Con alcuni tiri su belle placche, che mi hanno dato grandi soddisfazioni, abbiamo raggiunto la profonda incisione nel terzo superiore della parete. Qui si trova un tetto relativamente ininterrotto che avevamo già superato nella via vicina (il Tetto fessurato) con un audace passaggio nel vuoto. Florian e Heinz non erano del tutto d’accordo se osare salire in traiettoria diretta sul tetto oppure evitare questa zona delicata deviando sulla destra, in modo da non appesantire con un passaggio difficile la via, di difficoltà bassa e costante. Alla fine Heinz si è avventurato sul tetto. Ci ha messo un’eternità a piantare il chiodo nel punto cruciale. Ero irrequieta, ma al contrario Florian accanto a me era assolutamente rilassato e continuava a incoraggiare Heinz a piantare il chiodo in un posto ancora migliore. Come ci si poteva reggere così a lungo a un chiodo? Alla fine il chiodo è stato piantato. Mi ero già preparata ad affrontare il passaggio nel vuoto, ma Heinz non era ancora soddisfatto e ha pensato che si sarebbe potuta posizionare una pietra come rialzo: in questo modo il passaggio sarebbe stato fattibile senza ricorrere all’artificiale. Lo abbiamo fatto, ed effettivamente risultava possibile salire con un solo lungo passo. Quando alla fine sono salita sull’emozionate tetto, ero rapita dalla sensazione di vuoto e allo stesso tempo di sicurezza che provavo grazie al chiodo ben posizionato. Il passaggio chiave era ormai superato, e i due uomi- ni del gruppo hanno individuato e attrezzato molto rapidamente i tre tiri successivi. Ero decisamente soddisfatta, sia del buon lavoro dei due esperti al mio fianco, sia della mia salita leggera ed elegante. Potrei benissimo pensare di affrontare questa piccola via salendo da prima.

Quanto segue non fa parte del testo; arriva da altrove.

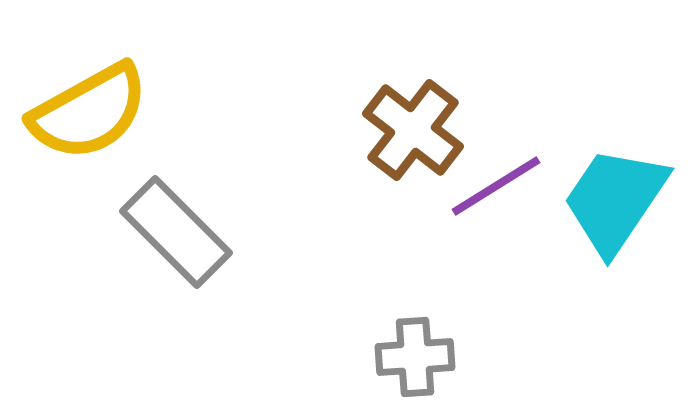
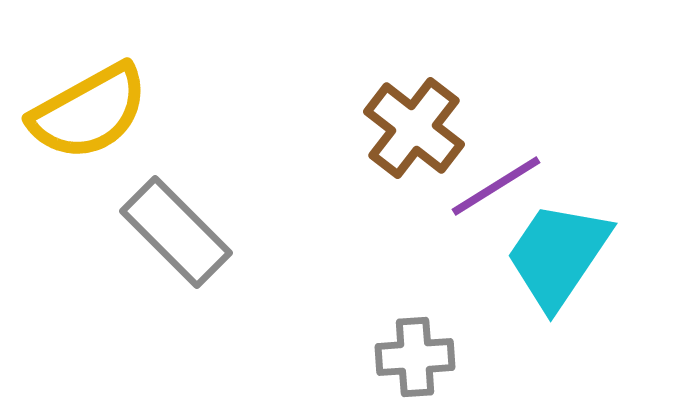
brown cross: moved 1 px right, 2 px up
cyan trapezoid: moved 57 px left, 55 px down
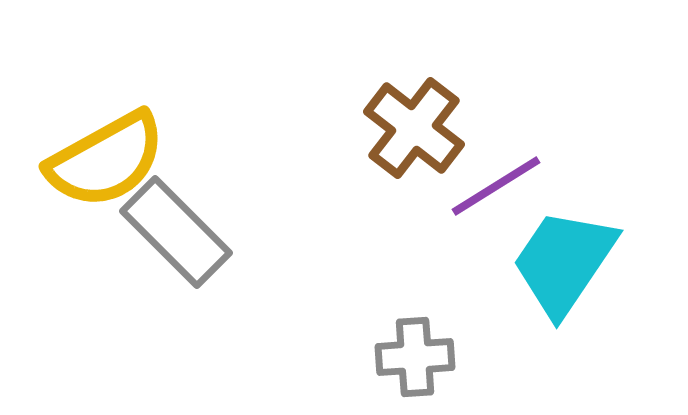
yellow semicircle: moved 17 px right, 48 px down
cyan trapezoid: moved 6 px right, 7 px down
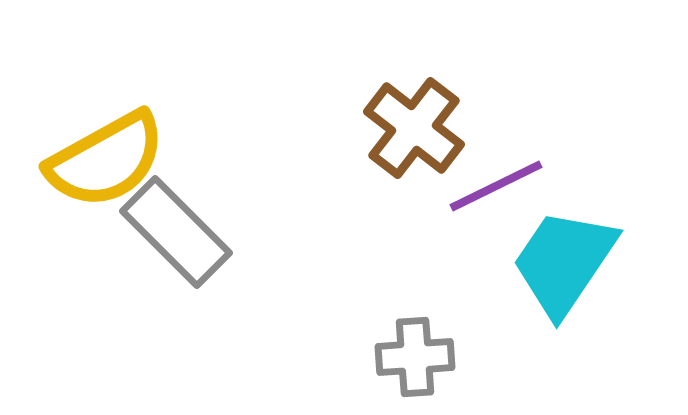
purple line: rotated 6 degrees clockwise
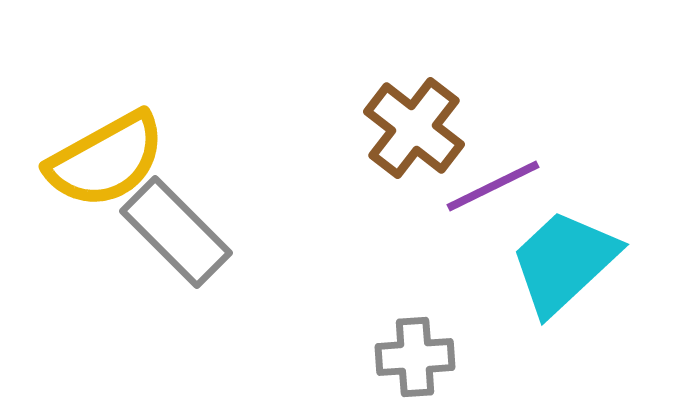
purple line: moved 3 px left
cyan trapezoid: rotated 13 degrees clockwise
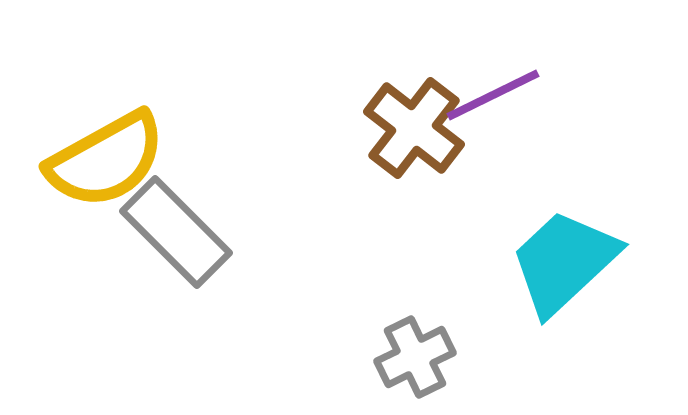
purple line: moved 91 px up
gray cross: rotated 22 degrees counterclockwise
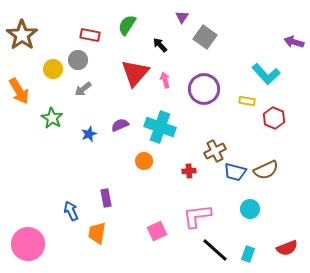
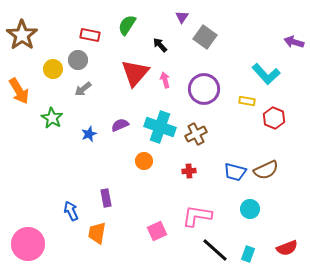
brown cross: moved 19 px left, 17 px up
pink L-shape: rotated 16 degrees clockwise
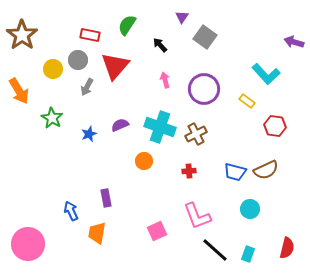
red triangle: moved 20 px left, 7 px up
gray arrow: moved 4 px right, 2 px up; rotated 24 degrees counterclockwise
yellow rectangle: rotated 28 degrees clockwise
red hexagon: moved 1 px right, 8 px down; rotated 15 degrees counterclockwise
pink L-shape: rotated 120 degrees counterclockwise
red semicircle: rotated 55 degrees counterclockwise
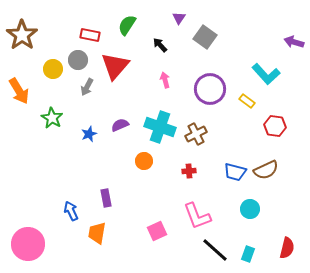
purple triangle: moved 3 px left, 1 px down
purple circle: moved 6 px right
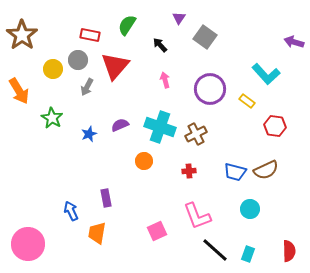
red semicircle: moved 2 px right, 3 px down; rotated 15 degrees counterclockwise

La Dove dimori termina su una bella cengia, e mentre Heinz se ne stava lì seduto è diventato improvvisamente irrequieto. I suoi occhi scrutavano le pareti sopra di noi. “Da qui è assolutamente possibile continuare a salire, e se vogliamo creare una via perfetta dovremmo davvero farlo. Così è troppo corta”. Con queste parole è saltato in piedi sul sentiero ed è scomparso dietro uno spigolo. Gli sono bastati pochi giorni per convincere Stefano Santomaso del suo progetto, e i due si sono messi all’opera sulla parete del Terzo Torrione di Cantoi per trovare una prosecuzione alla via Dove dimori. Questa volta ho deciso di restare a osservare sul prato della cengia. Da qui ho potuto ammirare come si sviluppava il percorso. I due hanno tracciato in un colpo solo un percorso bello e logico fino in alto, in modo elegante e fluido. Mi sono preoccupata un po’ quando, nel quinto tiro, si sono trovati ad affrontare un passaggio che da sotto sembrava impossibile da superare. Potevo sentire sin da giù le loro voci mentre dibattevano su quale sarebbe stata la soluzione ideale, migliore e più sicura. Ero contenta di poter osservare tutto questo a distanza di sicurezza. Tuttavia non sarei mai riuscita a immaginare come alla fine avrebbero proseguito: Heinz si è lanciato in un traverso a destra dall’aria molto avventurosa e ha superato la difficile zona a strapiombo in modo sorprendentemente elegante. La nascita di queste due piccole vie è stata così bella e senza intoppi che sono riuscita a dimenticare completamente le fatiche delle ultime aperture, come ad esempio la prima salita della via della Punizione (il nome dice tutto) sul Castello delle Nevere. Durante la discesa dalle vie sulle Masenade si trova persino una piccola pozza d’acqua dove nei giorni caldi ci si può concedere il lusso di rinfrescarsi.